The song begins with Pat singing to a quiet keyboard, “They were so ecstatic when the letter arrived/a certified genius at the age of 5/they planned his future so carefully/he was everything they’d hoped he’d be…”
The drums and guitars kick in as Pat tells the story of this boy genius that lived his life in a “video fantasy” until that day when he went into hiding “cause there’s fingerprints on the gun.” The guitars churn up and Pat goes from growl to high octave in each line, “Why’d you have to do it Evil Genius/was it justified in your mind/Why’d you put us through it Evil Genius/was it justified in your mind anytime you held a grudge?”

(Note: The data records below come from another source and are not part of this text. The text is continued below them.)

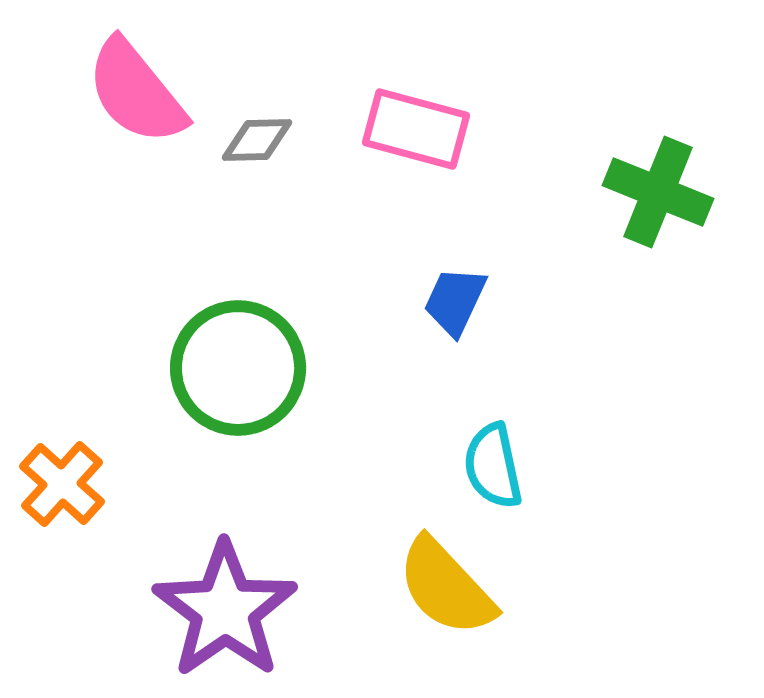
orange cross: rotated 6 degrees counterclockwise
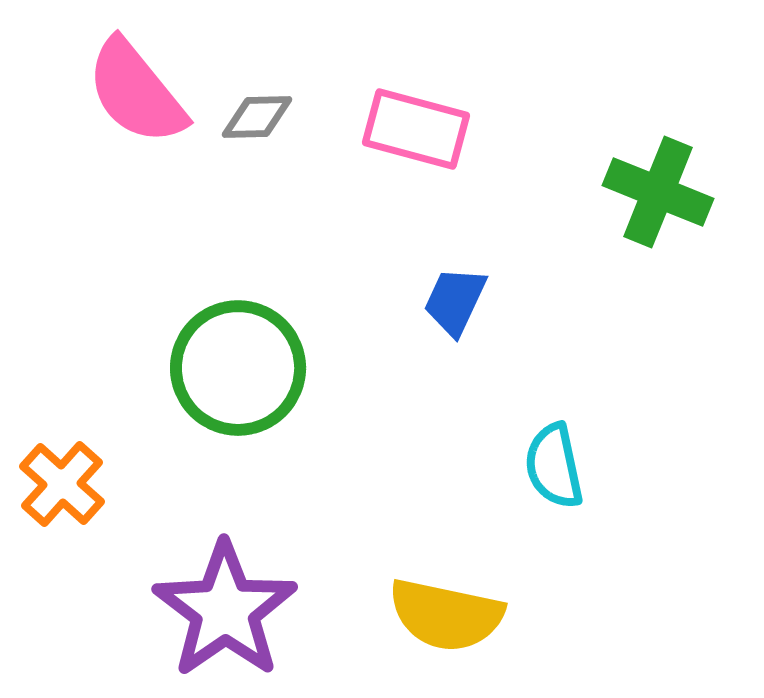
gray diamond: moved 23 px up
cyan semicircle: moved 61 px right
yellow semicircle: moved 28 px down; rotated 35 degrees counterclockwise
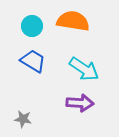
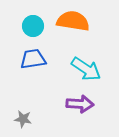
cyan circle: moved 1 px right
blue trapezoid: moved 2 px up; rotated 40 degrees counterclockwise
cyan arrow: moved 2 px right
purple arrow: moved 1 px down
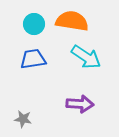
orange semicircle: moved 1 px left
cyan circle: moved 1 px right, 2 px up
cyan arrow: moved 12 px up
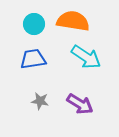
orange semicircle: moved 1 px right
purple arrow: rotated 28 degrees clockwise
gray star: moved 17 px right, 18 px up
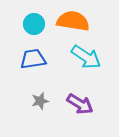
gray star: rotated 24 degrees counterclockwise
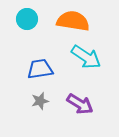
cyan circle: moved 7 px left, 5 px up
blue trapezoid: moved 7 px right, 10 px down
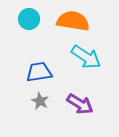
cyan circle: moved 2 px right
blue trapezoid: moved 1 px left, 3 px down
gray star: rotated 30 degrees counterclockwise
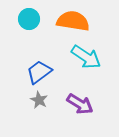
blue trapezoid: rotated 28 degrees counterclockwise
gray star: moved 1 px left, 1 px up
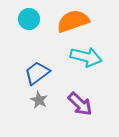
orange semicircle: rotated 28 degrees counterclockwise
cyan arrow: rotated 20 degrees counterclockwise
blue trapezoid: moved 2 px left, 1 px down
purple arrow: rotated 12 degrees clockwise
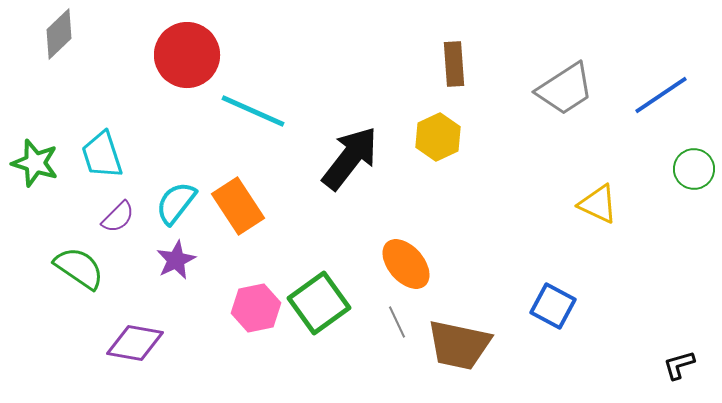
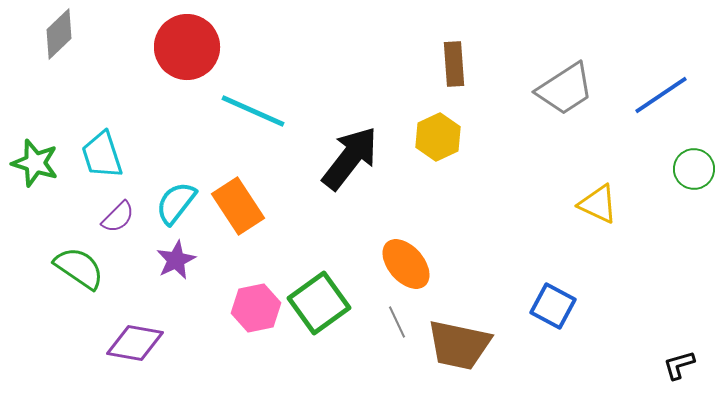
red circle: moved 8 px up
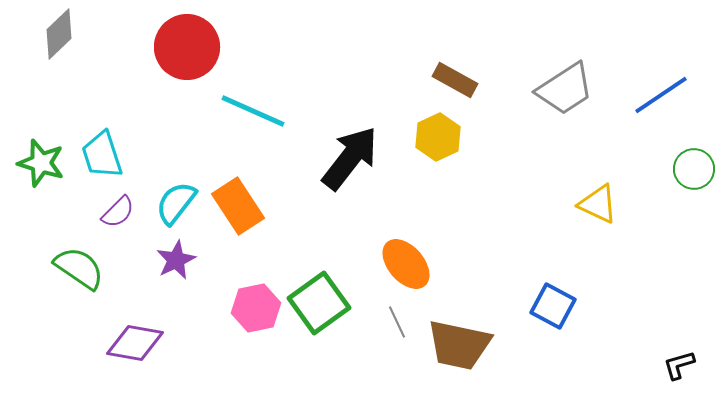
brown rectangle: moved 1 px right, 16 px down; rotated 57 degrees counterclockwise
green star: moved 6 px right
purple semicircle: moved 5 px up
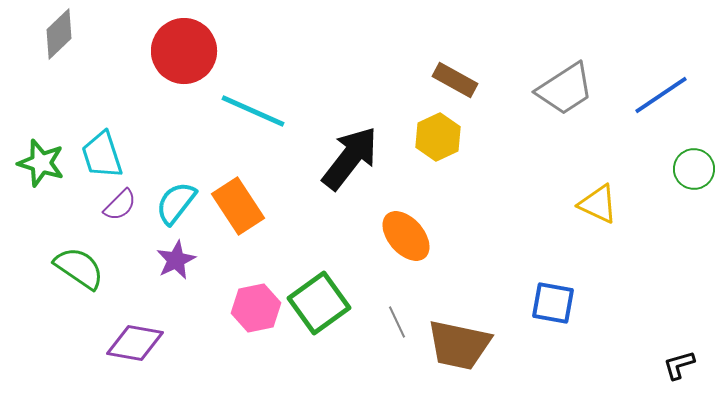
red circle: moved 3 px left, 4 px down
purple semicircle: moved 2 px right, 7 px up
orange ellipse: moved 28 px up
blue square: moved 3 px up; rotated 18 degrees counterclockwise
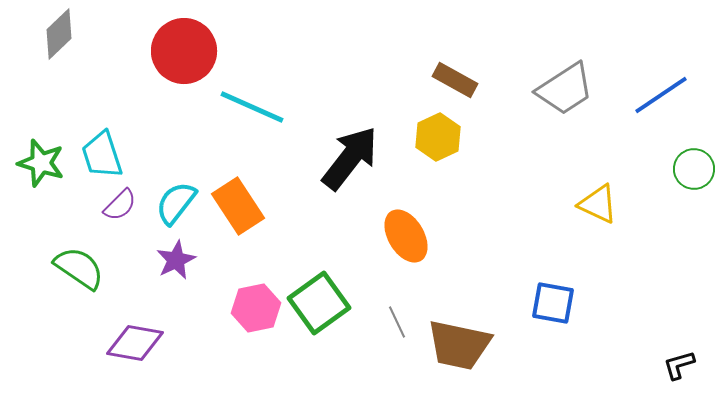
cyan line: moved 1 px left, 4 px up
orange ellipse: rotated 10 degrees clockwise
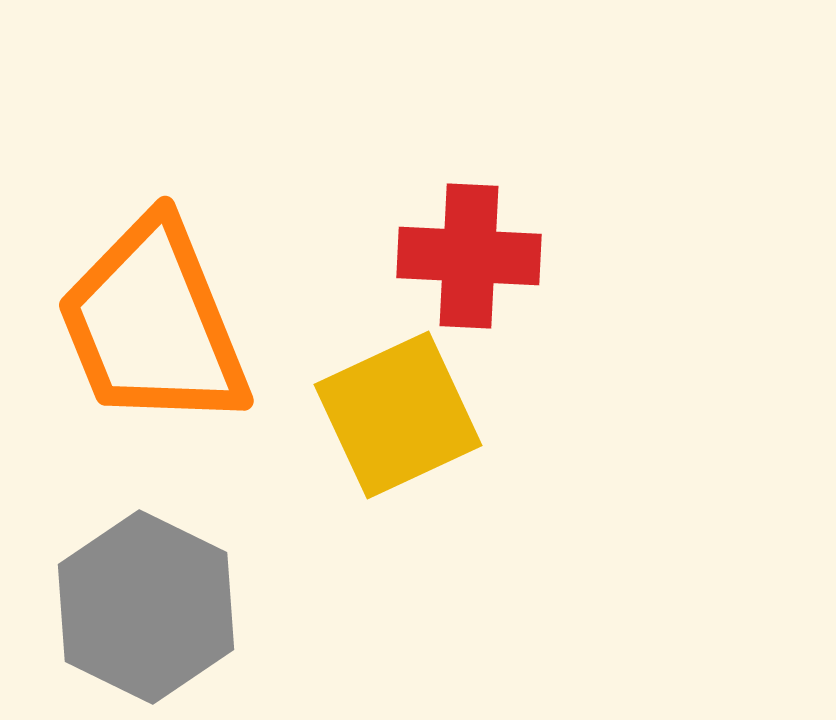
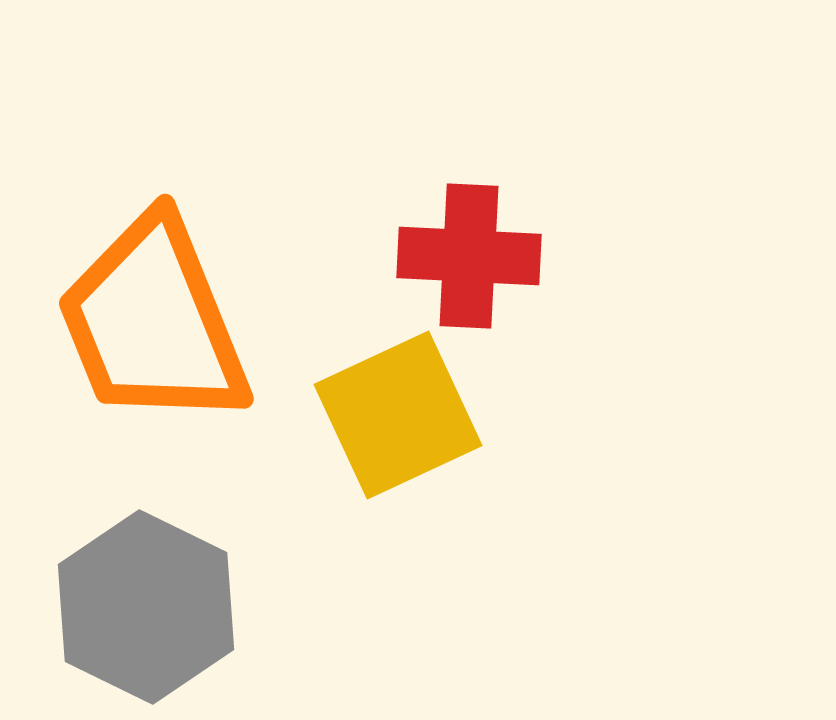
orange trapezoid: moved 2 px up
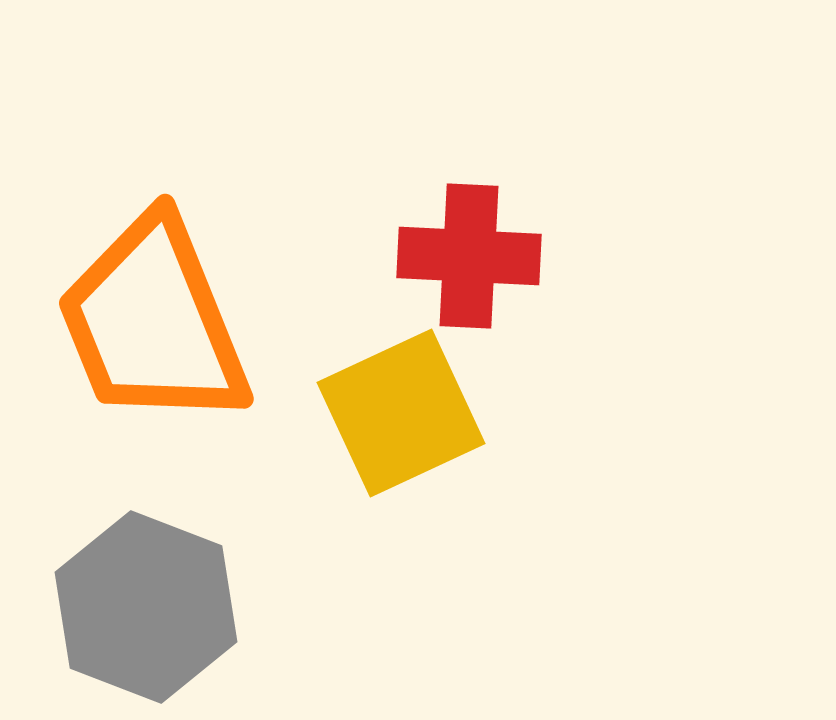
yellow square: moved 3 px right, 2 px up
gray hexagon: rotated 5 degrees counterclockwise
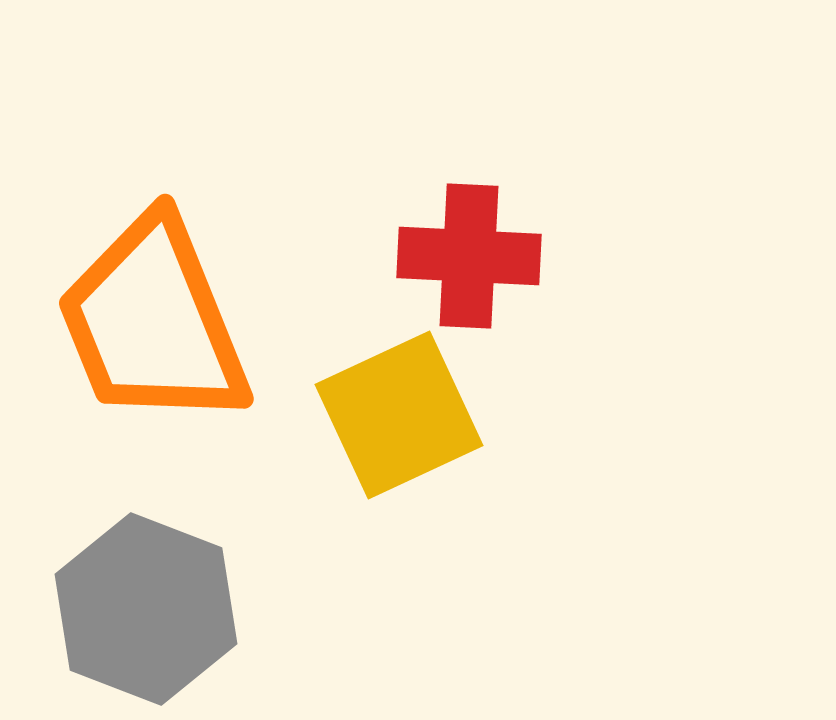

Now the thing with “Evil Genius” is it’s not really a bad song. In fact, musically it’s one of the most interesting songs in the Benatar catalog. There are horns, there’s a great guitar solo, Pat’s vocals are tight – rough and sweet just like we like her, and the middle break with all the horns and guitars playing off each other is excellent.
So I think it’s the lyrics that put many a critic into a tailspin. In the review of Precious Time in Rolling Stone (entitled “Spandex Ballet”) the reviewer says both Pat and Neil (the writers) should be embarrassed by the song. I think that’s a tad harsh, but I guess it’s not necessarily a song they should run around bragging about either.
These days, I really get into the song. The music is so excellent and its something that wasn’t really done at the time, particularly by Pat and the boys. Plus her voice is so powerful through out the track she could be singing the phone book and it would still be . the best thing you ever heard.
But I do have to admit, as a kid, the song did creep me out a little and even now, if you turn out the lights and listen to it, you will probably look around the corner of the sofa to see if that little evil boy is coming after you.